June 30, 2020 - The case was was voluntarily dismissed.
July 9, 2019 - An investor in shares of Helius Medical Technologies, Inc. (NASDAQ: HSDT) filed a lawsuit in the U.S. District Court for the Southern District of New York over alleged violations of Federal Securities Laws by Helius Medical Technologies, Inc. in connection with certain allegedly false and misleading statements made between November 9, 2017 and April 10, 2019.
Newtown, PA based Helius Medical Technologies, Inc., a medical technology company, focuses on the development of products for the treatment of neurological symptoms caused by disease or trauma.
On January 22, 2019, an article was published stating that Helius Medical Technologies’ phase III trial “missed its primary effectiveness endpoint” and that Helius “has redacted important trial info.” The article further states that the founders “have a history of questionable marketing practices” and that the former CEO “is now a fugitive.”
On April 10, 2019, Helius Medical Technologies’ disclosed that the U.S. Food and Drug Administration ( FDA ) had declined the Company's request for De Novo classification and clearance of its Portable Neuromodulation Stimulator device.
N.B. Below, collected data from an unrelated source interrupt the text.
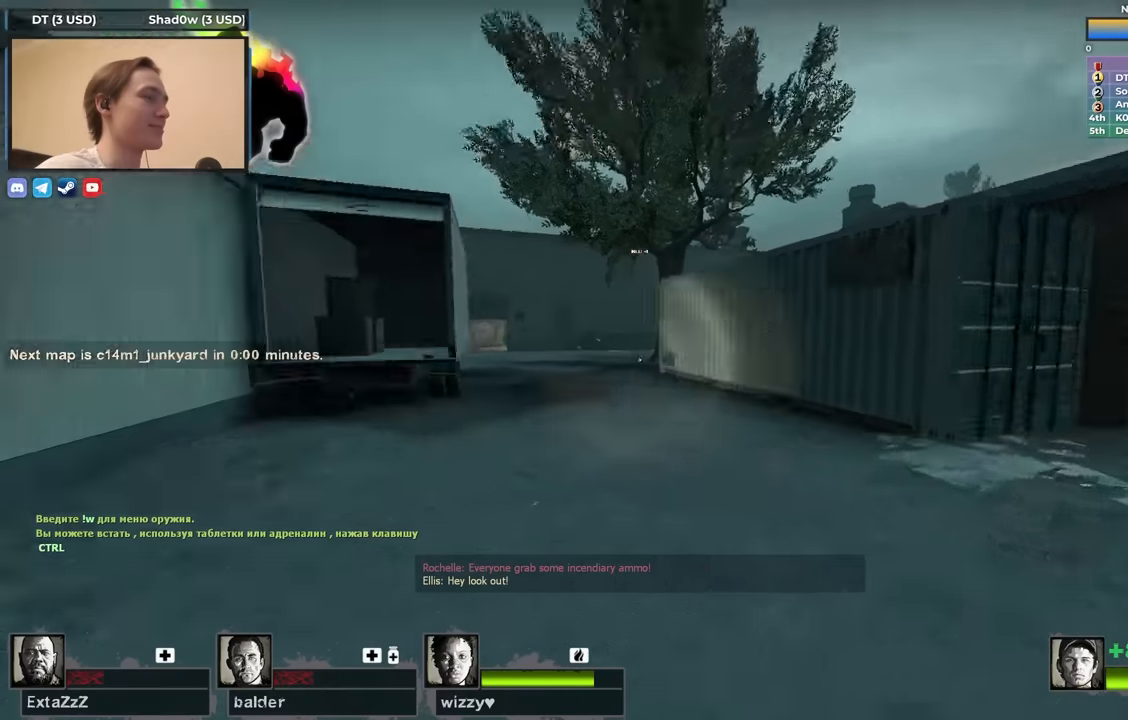
{"keys": [], "events": []}
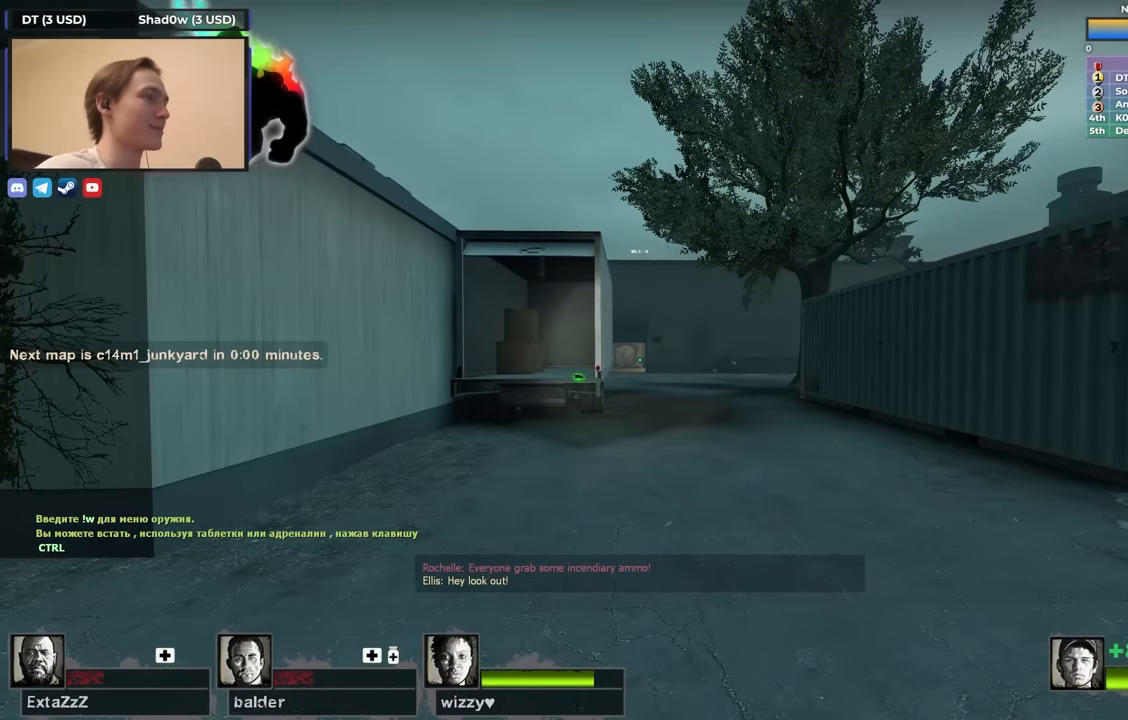
{"keys": [], "events": []}
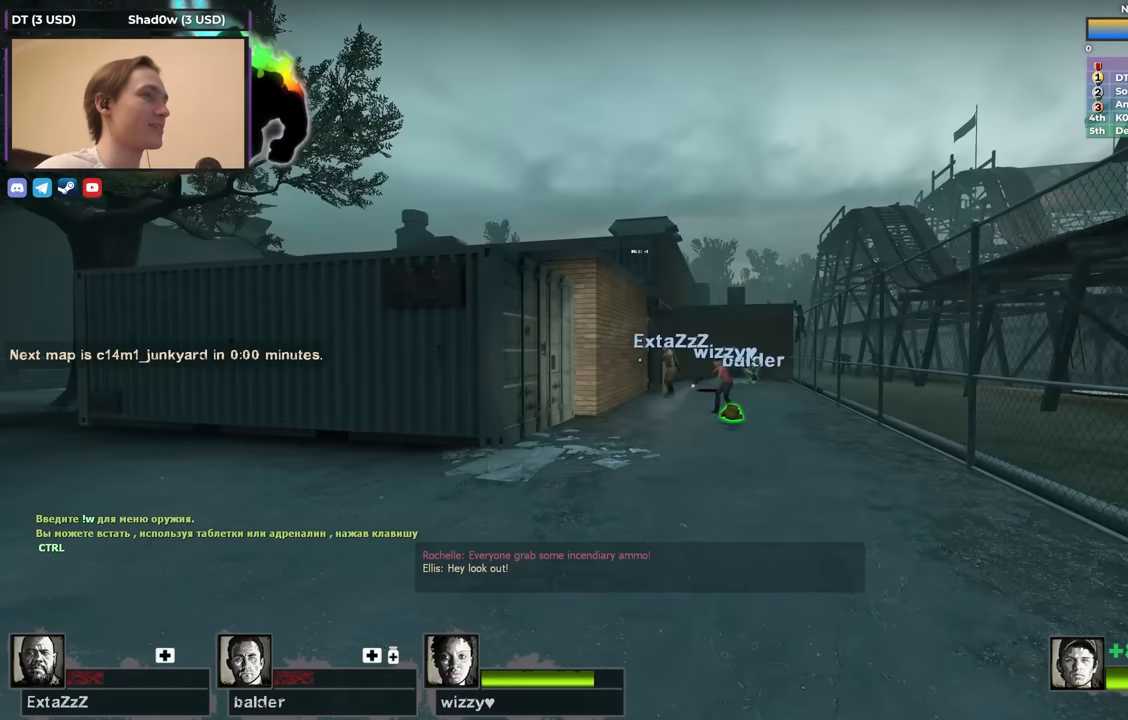
{"keys": [], "events": []}
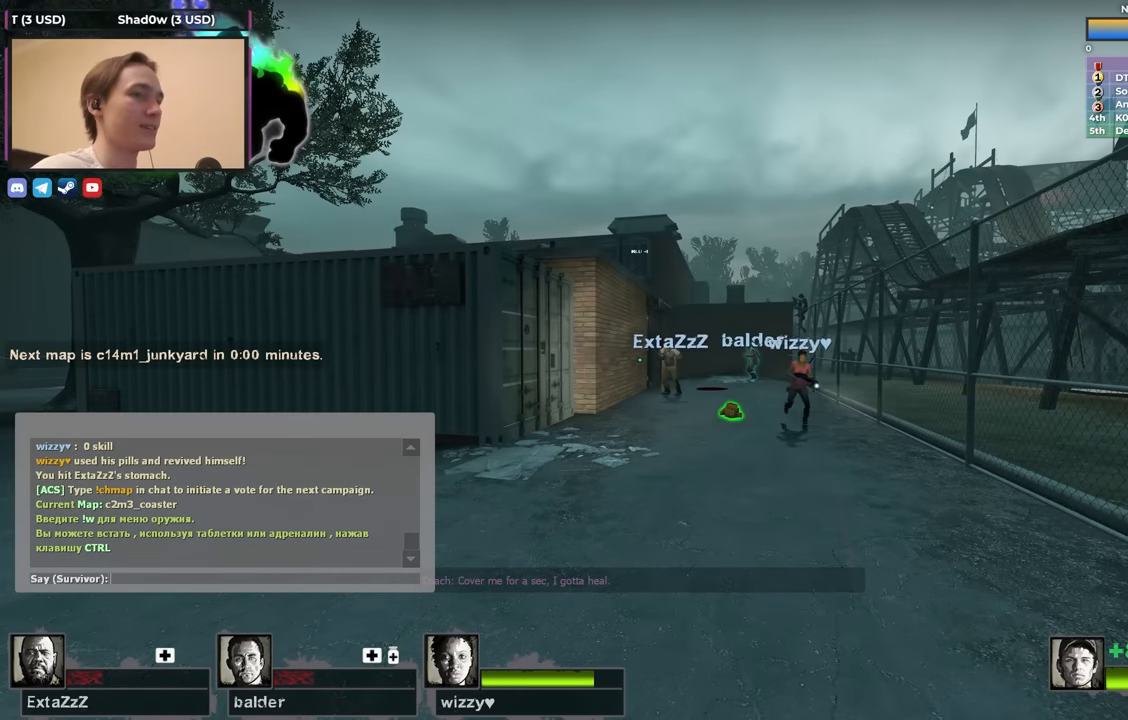
{"keys": [], "events": []}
The FDA stated that it lacked sufficient data to determine the relative contributions of the device and physical therapy in clinical studies
Shares of Helius Medical Technologies, Inc. (NASDAQ: HSDT) declined from $17.97 per share in October 2017 to as low as $1.77 per share on April 11, 2019.
According to the complaint the plaintiff alleges on behalf of purchasers of Helius Medical Technologies, Inc. (NASDAQ: HSDT) common shares between November 9, 2017 and April 10, 2019, that the defendants violated Federal Securities Laws. More specifically, the plaintiff claims that between November 9, 2017 and April 10, 2019, the Defendants failed to disclose to investors: (1) that the clinical study on the use of PoNS did not produce statistically significant results regarding the effectiveness of the treatment; (2) that, as a result, the clinical study did not support the Company’s application for regulatory clearance; (3) that, as a result, the Company was unlikely to receive regulatory approval of PoNS; and (4) that, as a result of the foregoing, Defendants’ positive statements about the Company’s business, operations, and prospects were materially misleading and/or lacked a reasonable basis.